On October 6, 2015, the Court of Justice of the European Union (CJEU) invalidated the long-standing EU-U.S. Safe Harbor that thousands of companies have relied upon to comply with the EU’s stringent data protection laws. As a result, companies that transfer the personal data of European Union residents into the United States now face significant uncertainty about the legality of their data transfer practices.
The Safe Harbor
European data protection laws are some of the most stringent in the world. They have long imposed rigorous requirements on companies that collect, process, or transfer EU residents’ personal data (defined broadly as “any information relating to an identified or identifiable natural person”). Of key concern to businesses with global operations: EU law generally prohibits transfer of EU residents’ personal data to non-EU countries unless there is an “adequate” level of data protection.
Although there are multiple ways for a recipient to ensure an adequate level of data protection, the most popular method since 2000 has been the EU-U.S. Safe Harbor, which provided a faster, streamlined process for U.S. companies to demonstrate compliance with EU data protection laws. An organization could take advantage of the Safe Harbor by annually self-certifying with the U.S. Department of Commerce that it agreed to adhere to several privacy principles (such as notice, choice, and access) and by demonstrating its adherence to those principals by joining a self-regulatory program or developing its own, self-regulatory policy. Once certified, the company could freely transfer personal data from the EU into the U.S.
Although the Safe Harbor has for years been the subject of criticism that it does not do enough to protect the privacy of EU citizens, thousands of U.S. companies have come to rely on it as a key part of their compliance with EU’s data protection laws.
The CJEU Decision
On October 6, 2015, the CJEU invalidated Commission Decision 2000/520/EC (July 26, 2000) in which the European Commission recognized the Safe Harbor principles. Chief among the court’s concerns was “the large-scale access by intelligence agencies to data transferred to the [United States] by Safe Harbour [sic] certified companies . . . .” In short, due to the U.S.’s domestic surveillance practices, the court concluded that U.S. companies could not, simply by complying with the Safe Harbor, guarantee “adequate” protection of personal data.
The court explained:
“[t]he reliability of [a safe harbor] system . . . is founded essentially on the establishment of effective detection and supervision mechanisms enabling any infringements of the rules ensuring the protection of fundamental rights, in particular the right to respect for private life and the right to protection of personal data, to be identified and punished in practice.”
The court decided the European Commission has not properly established that the United States can provide such an environment.

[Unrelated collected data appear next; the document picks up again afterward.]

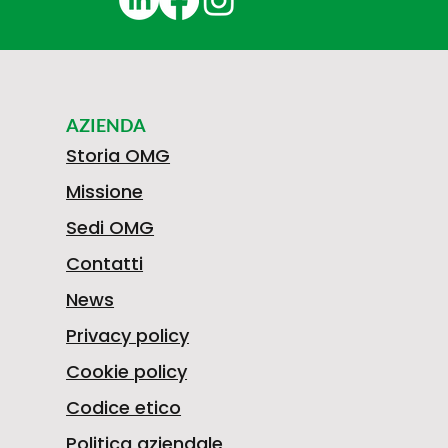
AZIENDA
Storia OMG
Missione
Sedi OMG
Contatti
News
Privacy policy
Cookie policy
Codice etico
Politica aziendale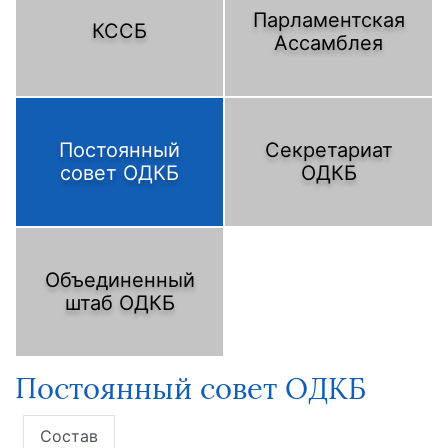
Парламентская
КССБ
Ассамблея
Постоянный
Секретариат
совет ОДКБ
ОДКБ
Объединенный
штаб ОДКБ
Постоянный совет ОДКБ
Состав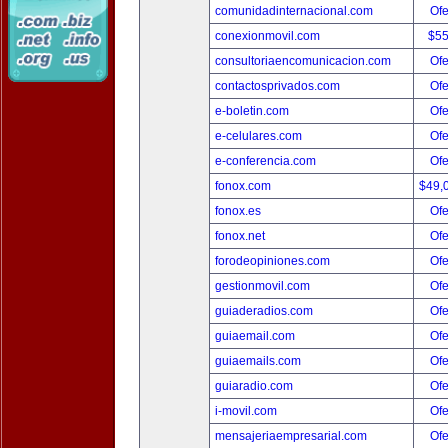
comunidadinternacional.com
Ofe
conexionmovil.com
$5
consultoriaencomunicacion.com
Ofe
contactosprivados.com
Ofe
e-boletin.com
Ofe
e-celulares.com
Ofe
e-conferencia.com
Ofe
fonox.com
$49,
fonox.es
Ofe
fonox.net
Ofe
forodeopiniones.com
Ofe
gestionmovil.com
Ofe
guiaderadios.com
Ofe
guiaemail.com
Ofe
guiaemails.com
Ofe
guiaradio.com
Ofe
i-movil.com
Ofe
mensajeriaempresarial.com
Ofe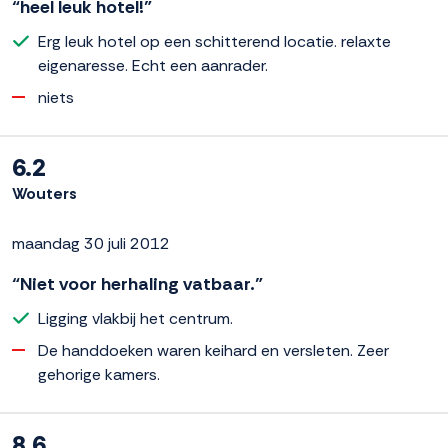
“heel leuk hotel!”
Erg leuk hotel op een schitterend locatie. relaxte
eigenaresse. Echt een aanrader.
niets
6.2
Wouters
maandag 30 juli 2012
“Niet voor herhaling vatbaar.”
Ligging vlakbij het centrum.
De handdoeken waren keihard en versleten. Zeer
gehorige kamers.
8.6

As of October 6, 2015, national data privacy regulators in the EU are not required to recognize the Safe Harbor as a means for organizations to comply with EU data protection laws when transferring personal data from EU countries to the U.S.
What It Means for American Businesses
The CJEU decision may not be of great import to most large multinational organizations which have side agreements with the EU permitting them to continue moving personal data across borders. Organizations that previously relied on Safe Harbor certification as their sole means for transferring data out of the EU to the U.S. in a legally compliant manner, however, must now seek another method of compliance. Failure to find an alternative means of compliance – or stop transferring data -- could expose such an organization to fines or orders to suspend data flows.
Happily, there are both operational and administrative alternatives companies can pursue to demonstrate they adequately protect the privacy rights of EU citizens. The most straightforward option for organizations is to set up servers in the EU to avoid transferring EU residents’ personal data to the U.S. altogether. However, this operational change is cost-prohibitive for many small and medium-sized companies, and it could also disrupt the delivery of products and services to customers.
EU law also permits companies to use so-called “model contracts,” which contain provisions pre-approved by EU regulators, to govern transactions involving trans-Atlantic data transfers. Another option for establishing lawful trans-Atlantic data transfers is to adopt Binding Corporate Rules (BCRs). Similar to the Safe Harbor, successful utilization of BCRs requires an organization to demonstrate implementation of adequate safeguards for protecting personal data throughout its organization. BCRs are not the solution for all organizations, though, as they only cover transfers between divisions or affiliates of the same enterprise. They do not cover transfers of personal data outside a corporate group. Moreover, neither of these options can be exercised overnight. Both BCRs and model contracts must be approved by data protection authorities in the EU, which generally takes about 18 months for the former and 3 to 6 months for the latter.
Negotiations to rework the Safe Harbor are ongoing, but there is no timetable for completion. Meanwhile, the CJEU’s ruling takes immediate effect. With the Safe Harbor invalidated, certain transfers of personal data from the EU to the U.S. now likely breach EU law.
Organizations transferring EU residents’ personal data in the course of their businesses should take heed of the CJEU’s ruling, and should either alter their data transfer practices or consult legal counsel to establish alternative methods to comply with EU data protection laws.